Entering edit mode
2.4 years ago
Bioinfo
▴
20
I have the intron seq of a complex and I would like to align and annotate it, is there any platform, workflow that you guys could share?
as an example the fastq file look like this
I need to get the exons and then be able to translate to protein, any idea I would appreciate
What does this mean? Link you provided is for a bacterial sequence so there should be no introns.
@GenoMax it is just an example, I have an intron and I am trying to align it to the human genome reference, the get the exons and then translate it to protein.
Are you simply looking to see which exons flank that sequence?
If you have a single sequence then using
blat
would likely be the fastest way to do this.Note: Remove the link from the original post since that does not have any connection with this post.
@GenoMax Yes but the seq is larger than what Blat is supporting. Here is what I am trying to do, finding the exons , translating to protein
If sequence is larger than an intron then I am going to assume that you are referring to PacBio or nanopore long read sequence in fastq format.
In that case your best option is likely to use an aligner like
minimap2
.Still a little unclear as to what part you want to translate to protein. Are you looking for mutations affecting coding sequences?

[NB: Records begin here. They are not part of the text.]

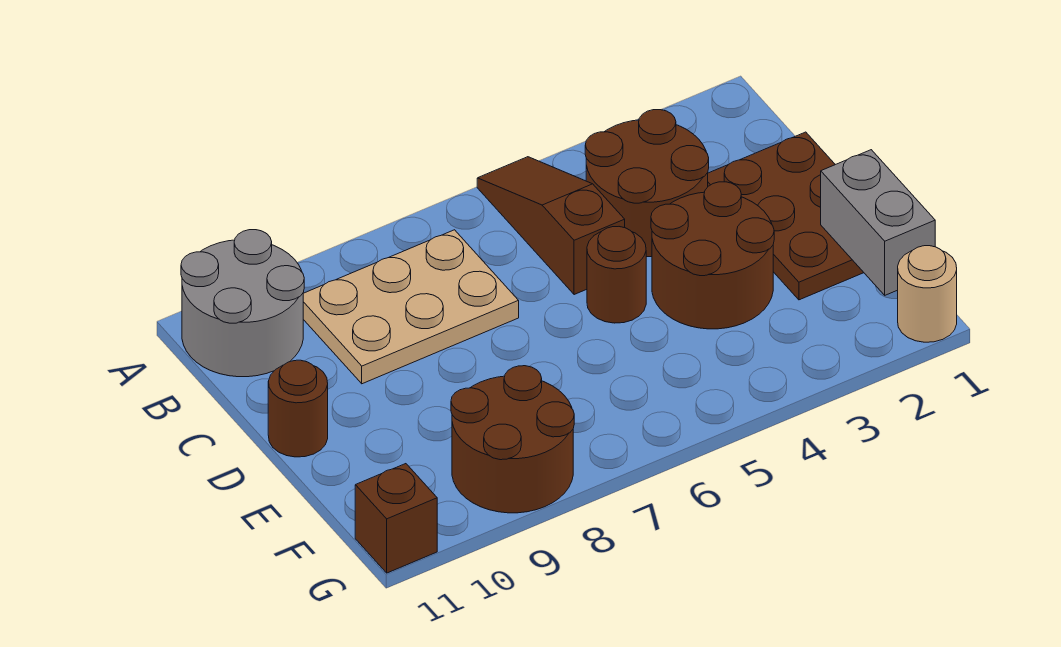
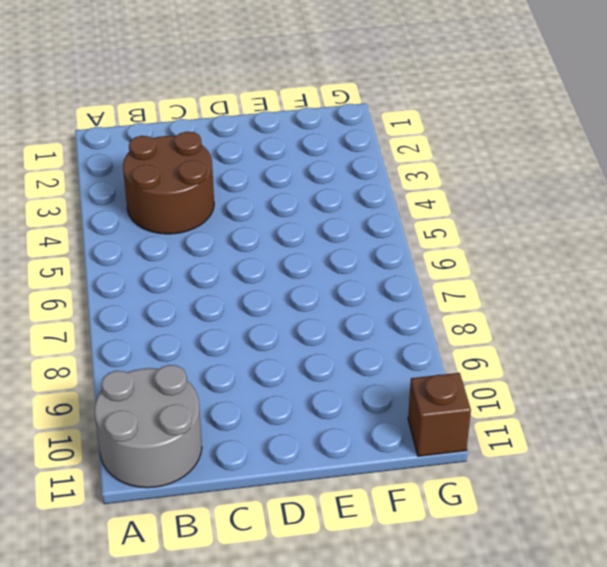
none -> brown slope A5:C5 level 1 top C
none -> tan plate B7:C9 level 1
none -> brown plate C1:E2 level 1

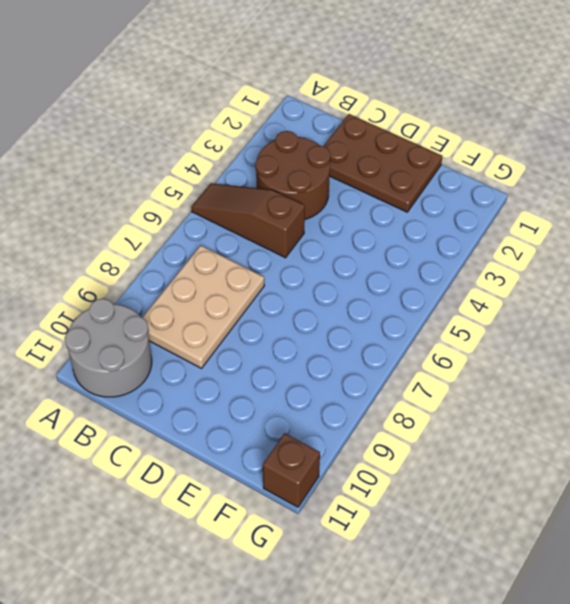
none -> brown round brick D3:E4 level 1
none -> brown round brick D5 level 1
none -> brown round brick D11 level 1

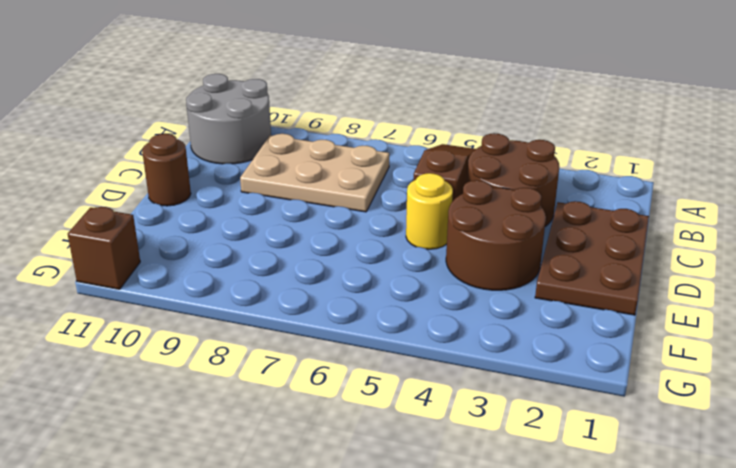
yellow round brick D5 level 1 -> brown round brick D5 level 1
none -> brown round brick F8:G9 level 1
none -> tan round brick G1 level 1
none -> grey brick E1:F1 level 2

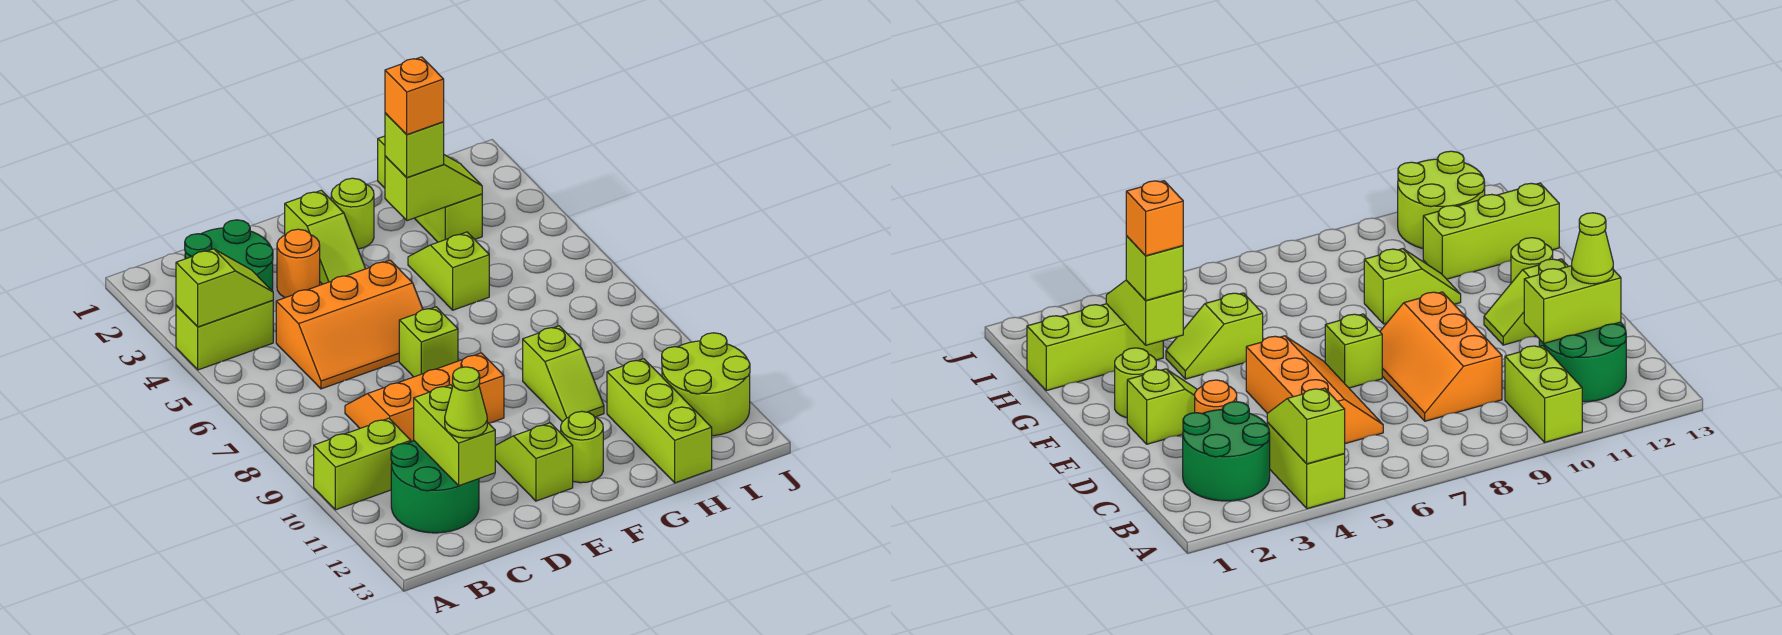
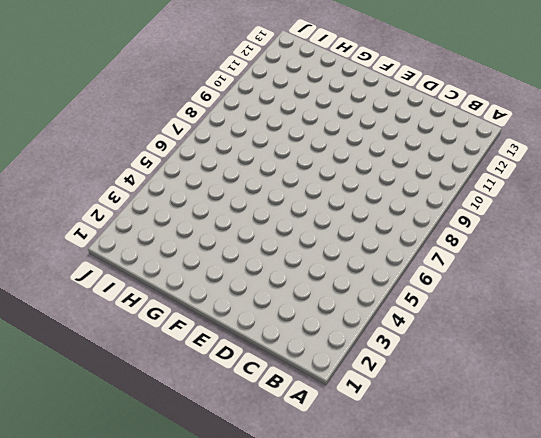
none -> lime brick A4:B4 level 1
none -> lime brick A10:B10 level 1
none -> green round brick B2:C3 level 1

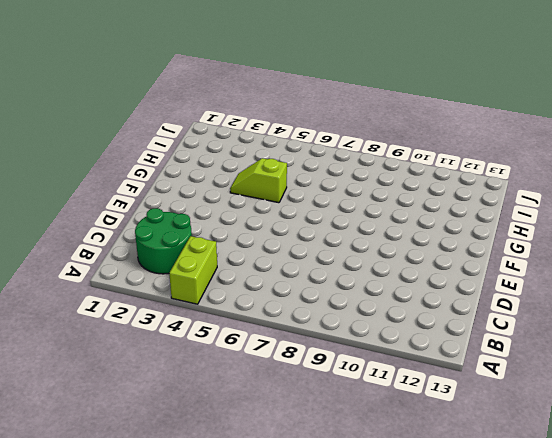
none -> lime brick A10:B10 level 1
none -> green round brick B11:C12 level 1
none -> orange slope C5:E6 level 1 top 5

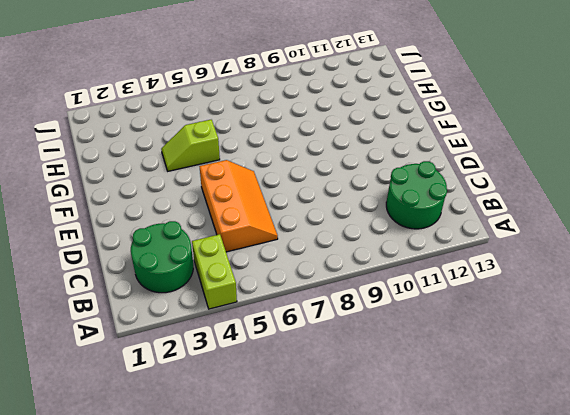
none -> lime brick A10:B10 level 1
none -> orange slope C8:E9 level 1 top 9
none -> orange round brick D3 level 1

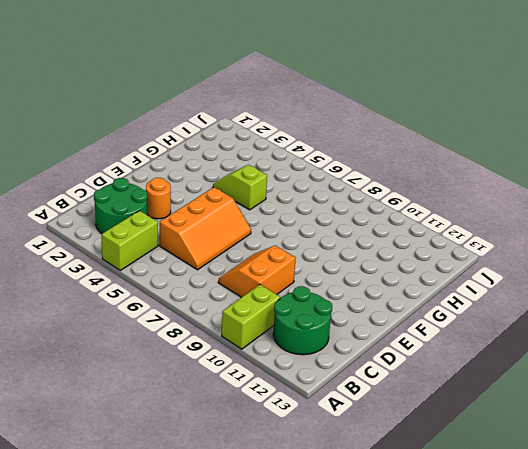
orange slope C8:D9 level 1 top 9 -> orange slope C8:E9 level 1 top 9
none -> lime slope E2:E3 level 1 top 2
none -> lime brick E7 level 1
none -> lime slope E11:E12 level 1 top 12

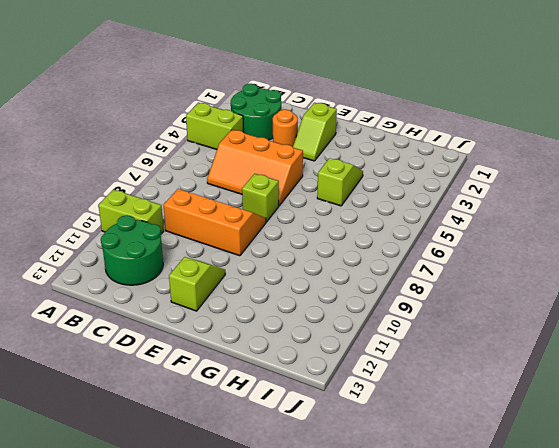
none -> lime round brick F2 level 1
none -> lime round brick F12 level 1
none -> lime slope G9:G10 level 1 top 9

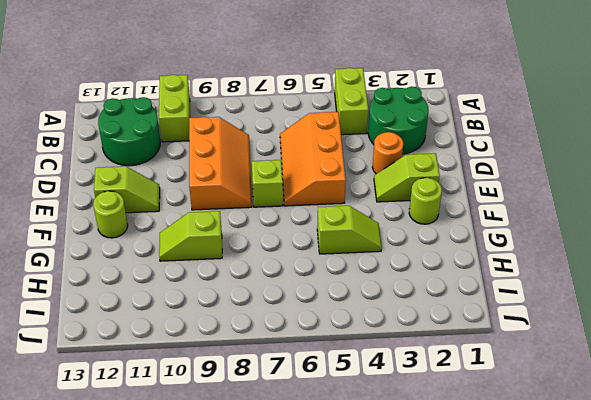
none -> lime brick H1:H3 level 1
none -> lime brick H11:H13 level 1
none -> lime round brick I11:J12 level 1

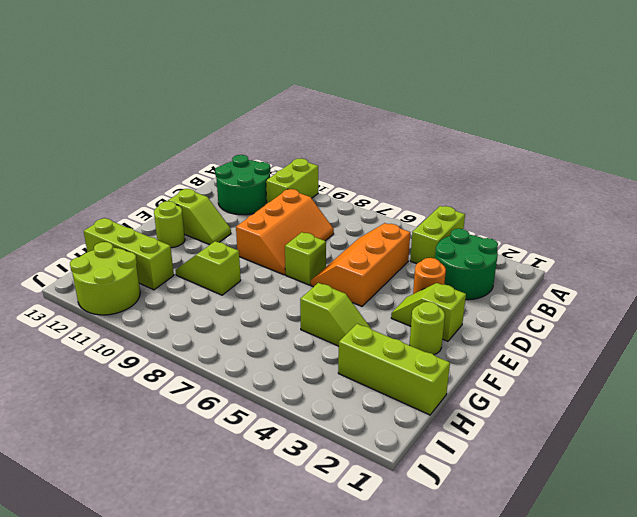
none -> lime slope A4:B4 level 2 top A
none -> lime brick C11:C12 level 2
none -> lime slope G3:H3 level 2 top G

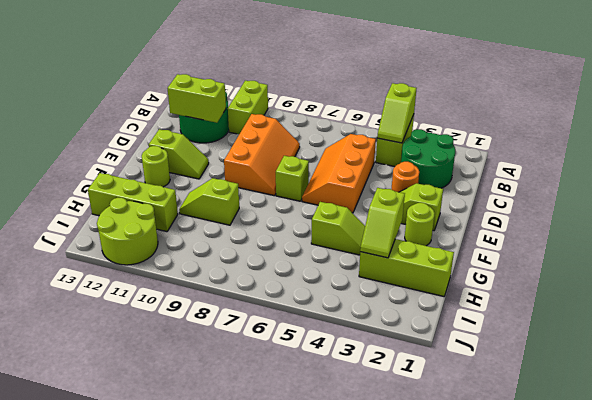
none -> lime cone C12 level 3
none -> lime brick G3 level 3
none -> orange brick G3 level 4

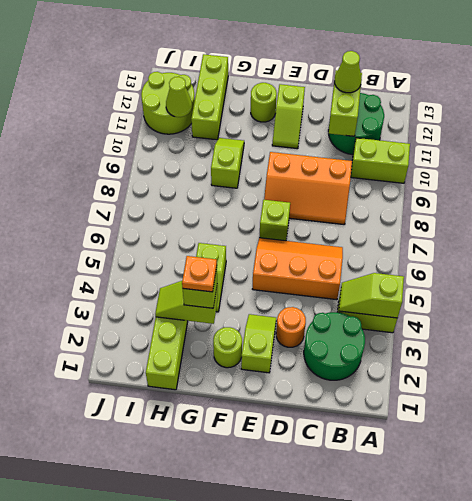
orange plate G3 level 4 -> orange brick G3 level 4
lime cone I11 level 2 -> none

@GenoMax Here is what I am trying to do, I have an intron with over 200000n, I am trying to align it to the human genome, then check for genes that are located in there and then find which genes expressed where .
Can you tell us what your definition of an intron is and how you obtained that file?
what is the size of 'seq' ?
otherwise, use
lastz
...@Pierre Lindenbaum it is about 201750 while Blat only support 75000. I can use the https://blast.ncbi.nlm.nih.gov/ but the issue is that how can I extract the exons!!!! etc
You can use command line
blat
.@GenoMax do you have an example or some sort of workflow that I could use?
We are at least 10+ comments into this thread but we still don't know what kind of data you have.
Is it DNAseq or RNAseq? You said it is fastq but is it short or long read sequences? How is this data related to the said "intron" sequence? Is there more than one of these? What kind of genes are you looking for in the "intron" since by definition there should be none.